Anggota Komisi IX DPR RI Nurhayati Sebut Dua Intervensi Solusi Penanganan Stunting di Tasikmalaya

Anggota Komisi IX DPR RI Nurhayati Sebut Dua Intervensi Solusi Penanganan Stunting di Tasikmalaya
Anggota Komisi IX DPR RI Nurhayati Sebut Dua Intervensi Solusi Penanganan Stunting di Tasikmalaya
0 Komentar

PASUNDAN EKSPRES-Anggota Komisi IX Dewan Perwakilan Rakyat Republik Indonesia (DPR RI) Nurhayati kembali menyapa konstituennya di Kota Tasikmalaya. Kali ini di Kelurahan Setiajaya, Kecamatan Cibeureum, Kota Tasikmalaya, pada 29 Mei 2024. 

Di hapadan ratusan warga, Nurhayati mengurai kiprah Komisi IX DPR RI dalam upaya mempercepat penurunan stunting di Indonesia. 

Rumus jitu Nurhayati ini menanggapi naiknya prevalensi stunting di Kota Tasikmalaya berdasarkan Survei Status Gizi Indonesia (SSGI) 2023 lalu. Merujuk SSGI 2023, prevalensi stunting di Kota Tasikmalaya ini tidak turun, malah naik 4,7 persen, yaitu dari 22,4 persen pada 2022 menjadi 27,1 persen pada 2023,

Baca Juga:Kasus Stunting Kota Tasikmalaya Naik, Nurhayati Minta Evaluasi Intervensi yang Sudah BerjalanSubang Perkuat Komitmen Bersama Zero New Stunting

“Lalu solusi dari saya sebagai anggota DPR RI bagaimana? Penanganan stunting itu harusnya dilakukan dengan dua intervensi, yaitu intervensi spesifik dan intervensi sensitif,” ungkap Nurhayati.
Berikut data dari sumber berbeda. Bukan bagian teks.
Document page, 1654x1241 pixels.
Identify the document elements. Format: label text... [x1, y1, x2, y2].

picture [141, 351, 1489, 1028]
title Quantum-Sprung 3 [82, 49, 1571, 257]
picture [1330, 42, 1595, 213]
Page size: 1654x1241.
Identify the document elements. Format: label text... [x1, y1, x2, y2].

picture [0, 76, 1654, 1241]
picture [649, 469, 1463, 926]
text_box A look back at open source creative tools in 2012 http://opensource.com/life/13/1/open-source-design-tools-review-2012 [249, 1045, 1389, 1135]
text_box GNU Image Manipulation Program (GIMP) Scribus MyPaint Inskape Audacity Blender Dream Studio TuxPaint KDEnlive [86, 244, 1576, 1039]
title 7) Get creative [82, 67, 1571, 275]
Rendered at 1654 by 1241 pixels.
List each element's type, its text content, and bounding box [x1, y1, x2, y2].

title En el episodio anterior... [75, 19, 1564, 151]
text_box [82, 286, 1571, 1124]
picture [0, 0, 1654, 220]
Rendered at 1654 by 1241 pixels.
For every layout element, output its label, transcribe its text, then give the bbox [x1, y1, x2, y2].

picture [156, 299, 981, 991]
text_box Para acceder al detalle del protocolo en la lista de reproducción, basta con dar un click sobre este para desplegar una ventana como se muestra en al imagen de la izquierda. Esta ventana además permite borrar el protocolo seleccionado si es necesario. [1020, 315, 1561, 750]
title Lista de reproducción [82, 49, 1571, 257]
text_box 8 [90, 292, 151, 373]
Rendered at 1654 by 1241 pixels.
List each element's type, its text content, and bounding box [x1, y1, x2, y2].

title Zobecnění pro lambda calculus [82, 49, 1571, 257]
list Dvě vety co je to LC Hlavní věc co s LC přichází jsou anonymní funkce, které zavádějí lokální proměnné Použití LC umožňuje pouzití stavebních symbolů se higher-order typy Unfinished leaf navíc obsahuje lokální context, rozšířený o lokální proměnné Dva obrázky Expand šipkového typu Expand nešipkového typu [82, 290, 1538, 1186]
Intervensi spesifik dilakukan sesuai kelompok sasaran. Untuk remaja putri, intervensi dilakukan melalui skrining anemia dan konsumsi tablet tambah darah (TTD). Untuk ibu hamil, intervensi dilakukan melalui pemeriksaan kehamilan (ANC) minimal enam kali, konsumsi TTD, dan pemberian makanan tambahan bagi ibu hamil kurang energi kronis (KEK).

Untuk anak di bawah lima tahun (Balita), intervensi berupa pemantauan pertumbuhan balita, air susu ibu (ASI) ASI eksklusif selama enam bulan, dan pemberian makanan pendamping ASI (MPASI) kaya protein hewani bagi baduta, tata laksana balita dengan masalah gizi, dan peningkatan cakupan  serta perluasan imunisasi dasar lengkap. Tidak kalah pentingnya adalah menghindari buang air besar sembarangan.

“Nah intervensi spesifik ini berkontribusi sebesar 30 persen bagi penanganan stunting. Sedangkan intervensi sensitif berkontribusi 70 persen. Karena itu, tentunya ini juga harus menjadi perhatian pemerintah pusat dan daerah. Intervensi sensitif ini merupakan upaya pencegahan yang tidak secara tidak langsung pada kelompok sasaran,” jelas Nurhayati.

Dia mencontohkan, intervensi sensitif berupa air minum dan sanitasi. Penting bagi keluarga balita bermasalah gizi dan bumil KEK mendapat akses sanitasi dan air bersih.

“Di Parakannyasag ini yang sudah memenuhi open defecation free (ODF) atau bebas BAB sembarangan sebanyak 2.076 kepala keluarga yang sudah memiliki septic tank. Sedangkan yang belum memiliki septic tank atau kebutuhan jamban yang diperlukan saat ini sebanyak 979 kepala keluarga. Ini perlu kita intervensi,” tegas Nurhayati.